Boundary element analysis of 3D linear potential problems combining fast multipole expansion and machine-precision numerical integration

Resumo

This paper is part of a research work to implement, test, and apply a novel numerical tool that can simu-
late on a personal computer and in just a few minutes a problem of potential or elasticity with up to tens of millions

of degrees of freedom. The authors have already developed their own version of the fast multipole method (FMM)
for two-dimensional problems, which relies on a consistent construction of the single-layer potential matrix of the
collocation boundary element method (BEM) so that ultimately only polynomial terms (as for the double-layer
potential matrix) are required to be integrated along generally curved segments related to a given field expansion
pole.
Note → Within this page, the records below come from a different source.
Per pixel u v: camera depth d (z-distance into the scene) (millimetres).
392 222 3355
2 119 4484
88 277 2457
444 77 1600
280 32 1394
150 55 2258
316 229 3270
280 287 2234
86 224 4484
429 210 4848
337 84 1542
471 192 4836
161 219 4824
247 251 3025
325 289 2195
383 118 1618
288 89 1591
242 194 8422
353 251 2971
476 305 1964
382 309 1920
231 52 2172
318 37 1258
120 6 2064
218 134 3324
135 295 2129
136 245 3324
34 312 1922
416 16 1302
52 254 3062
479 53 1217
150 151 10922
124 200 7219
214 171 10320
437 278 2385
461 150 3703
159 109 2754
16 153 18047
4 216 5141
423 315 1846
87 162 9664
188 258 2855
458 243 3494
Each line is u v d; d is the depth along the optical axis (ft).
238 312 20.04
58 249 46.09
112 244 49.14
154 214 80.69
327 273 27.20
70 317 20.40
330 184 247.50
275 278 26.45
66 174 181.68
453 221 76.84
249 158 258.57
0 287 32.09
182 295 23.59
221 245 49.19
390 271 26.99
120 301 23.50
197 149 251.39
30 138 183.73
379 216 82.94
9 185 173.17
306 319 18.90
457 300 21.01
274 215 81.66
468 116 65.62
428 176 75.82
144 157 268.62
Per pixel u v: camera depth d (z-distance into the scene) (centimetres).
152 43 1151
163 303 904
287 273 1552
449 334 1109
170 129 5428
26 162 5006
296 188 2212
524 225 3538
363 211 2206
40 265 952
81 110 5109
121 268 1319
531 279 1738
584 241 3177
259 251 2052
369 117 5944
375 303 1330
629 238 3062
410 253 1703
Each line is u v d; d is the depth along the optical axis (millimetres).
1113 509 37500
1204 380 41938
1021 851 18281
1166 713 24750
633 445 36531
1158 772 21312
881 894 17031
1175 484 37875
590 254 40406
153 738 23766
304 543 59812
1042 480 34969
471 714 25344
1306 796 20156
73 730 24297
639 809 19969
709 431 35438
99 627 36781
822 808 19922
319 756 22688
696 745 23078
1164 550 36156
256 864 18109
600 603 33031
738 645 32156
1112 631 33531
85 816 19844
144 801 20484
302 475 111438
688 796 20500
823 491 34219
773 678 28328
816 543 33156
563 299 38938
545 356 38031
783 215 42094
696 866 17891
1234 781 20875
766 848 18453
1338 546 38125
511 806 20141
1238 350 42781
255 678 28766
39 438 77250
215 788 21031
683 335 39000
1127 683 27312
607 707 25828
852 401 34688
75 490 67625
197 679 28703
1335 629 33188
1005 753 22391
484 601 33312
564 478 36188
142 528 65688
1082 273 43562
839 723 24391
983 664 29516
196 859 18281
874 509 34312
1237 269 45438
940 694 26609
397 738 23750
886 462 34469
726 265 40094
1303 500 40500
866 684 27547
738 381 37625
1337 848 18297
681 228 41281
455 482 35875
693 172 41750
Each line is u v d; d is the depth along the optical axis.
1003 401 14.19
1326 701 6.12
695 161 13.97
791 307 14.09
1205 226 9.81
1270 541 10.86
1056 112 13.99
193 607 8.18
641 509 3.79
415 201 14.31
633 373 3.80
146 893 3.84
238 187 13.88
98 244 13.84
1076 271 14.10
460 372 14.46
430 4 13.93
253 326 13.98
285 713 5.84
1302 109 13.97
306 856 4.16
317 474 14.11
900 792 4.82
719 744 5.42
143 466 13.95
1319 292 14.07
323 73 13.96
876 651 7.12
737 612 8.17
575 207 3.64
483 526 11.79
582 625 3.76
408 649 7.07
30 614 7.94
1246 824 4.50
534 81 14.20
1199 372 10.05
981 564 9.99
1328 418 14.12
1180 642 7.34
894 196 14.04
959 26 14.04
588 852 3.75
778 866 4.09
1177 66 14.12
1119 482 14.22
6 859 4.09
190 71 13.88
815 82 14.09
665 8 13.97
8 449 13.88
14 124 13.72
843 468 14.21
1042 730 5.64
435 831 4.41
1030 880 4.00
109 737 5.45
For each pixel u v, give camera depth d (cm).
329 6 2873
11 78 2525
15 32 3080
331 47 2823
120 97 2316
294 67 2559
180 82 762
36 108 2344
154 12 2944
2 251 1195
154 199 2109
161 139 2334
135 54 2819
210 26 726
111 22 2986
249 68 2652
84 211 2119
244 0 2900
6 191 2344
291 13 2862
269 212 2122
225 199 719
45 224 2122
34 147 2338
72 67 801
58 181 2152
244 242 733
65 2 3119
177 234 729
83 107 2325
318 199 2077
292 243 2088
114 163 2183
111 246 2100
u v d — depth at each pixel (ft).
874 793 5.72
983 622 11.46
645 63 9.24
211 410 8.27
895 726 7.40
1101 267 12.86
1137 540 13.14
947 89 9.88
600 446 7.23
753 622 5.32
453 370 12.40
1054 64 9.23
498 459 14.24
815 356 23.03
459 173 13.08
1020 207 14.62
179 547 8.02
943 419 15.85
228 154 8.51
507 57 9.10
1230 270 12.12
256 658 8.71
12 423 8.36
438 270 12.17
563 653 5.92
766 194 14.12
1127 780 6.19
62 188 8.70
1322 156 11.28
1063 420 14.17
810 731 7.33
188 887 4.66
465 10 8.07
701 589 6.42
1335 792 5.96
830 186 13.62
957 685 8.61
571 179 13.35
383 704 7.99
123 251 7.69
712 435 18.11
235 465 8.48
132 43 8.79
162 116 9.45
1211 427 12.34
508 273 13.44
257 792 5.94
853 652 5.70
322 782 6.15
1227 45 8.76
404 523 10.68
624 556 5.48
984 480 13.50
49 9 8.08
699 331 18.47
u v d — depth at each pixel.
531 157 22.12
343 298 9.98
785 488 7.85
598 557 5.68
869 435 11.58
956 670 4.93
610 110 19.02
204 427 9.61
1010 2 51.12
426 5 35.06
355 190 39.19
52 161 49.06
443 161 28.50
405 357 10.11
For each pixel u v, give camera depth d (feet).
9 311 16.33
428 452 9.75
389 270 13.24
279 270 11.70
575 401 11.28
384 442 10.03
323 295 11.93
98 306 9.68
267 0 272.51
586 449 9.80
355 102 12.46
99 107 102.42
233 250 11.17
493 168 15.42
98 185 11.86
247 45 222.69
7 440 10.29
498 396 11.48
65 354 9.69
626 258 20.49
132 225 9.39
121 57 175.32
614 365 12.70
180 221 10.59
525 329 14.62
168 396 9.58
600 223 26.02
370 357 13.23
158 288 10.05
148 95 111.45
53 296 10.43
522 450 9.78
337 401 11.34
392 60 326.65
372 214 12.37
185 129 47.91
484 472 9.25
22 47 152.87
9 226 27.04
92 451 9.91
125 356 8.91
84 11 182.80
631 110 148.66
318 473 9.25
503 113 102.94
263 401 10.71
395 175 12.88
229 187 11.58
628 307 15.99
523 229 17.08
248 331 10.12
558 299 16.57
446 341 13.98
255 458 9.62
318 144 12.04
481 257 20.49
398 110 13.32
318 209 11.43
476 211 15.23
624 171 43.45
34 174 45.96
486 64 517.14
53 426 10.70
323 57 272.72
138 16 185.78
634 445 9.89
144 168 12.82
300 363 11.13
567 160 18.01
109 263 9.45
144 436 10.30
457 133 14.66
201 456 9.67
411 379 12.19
The core of the present paper is the mathematical assessment of the double expansions needed in the 3D
FMM. The 3D implementation is combined with a particular formulation for linear triangle elements in which all
integrations for adjacent source point and boundary element are carried out analytically. As a result, numerical
approximations are due exclusively to the FMM series truncations. This allows isolating and testing truncation
errors incurred in the series expansions – and thus for the first time properly assessing the mathematical features
of the FMM, as illustrated by means of an example. The complete solution of a mixed boundary problem using a
GMRES solver, for instance, is just an additional task and, although already implemented, is not reported herein.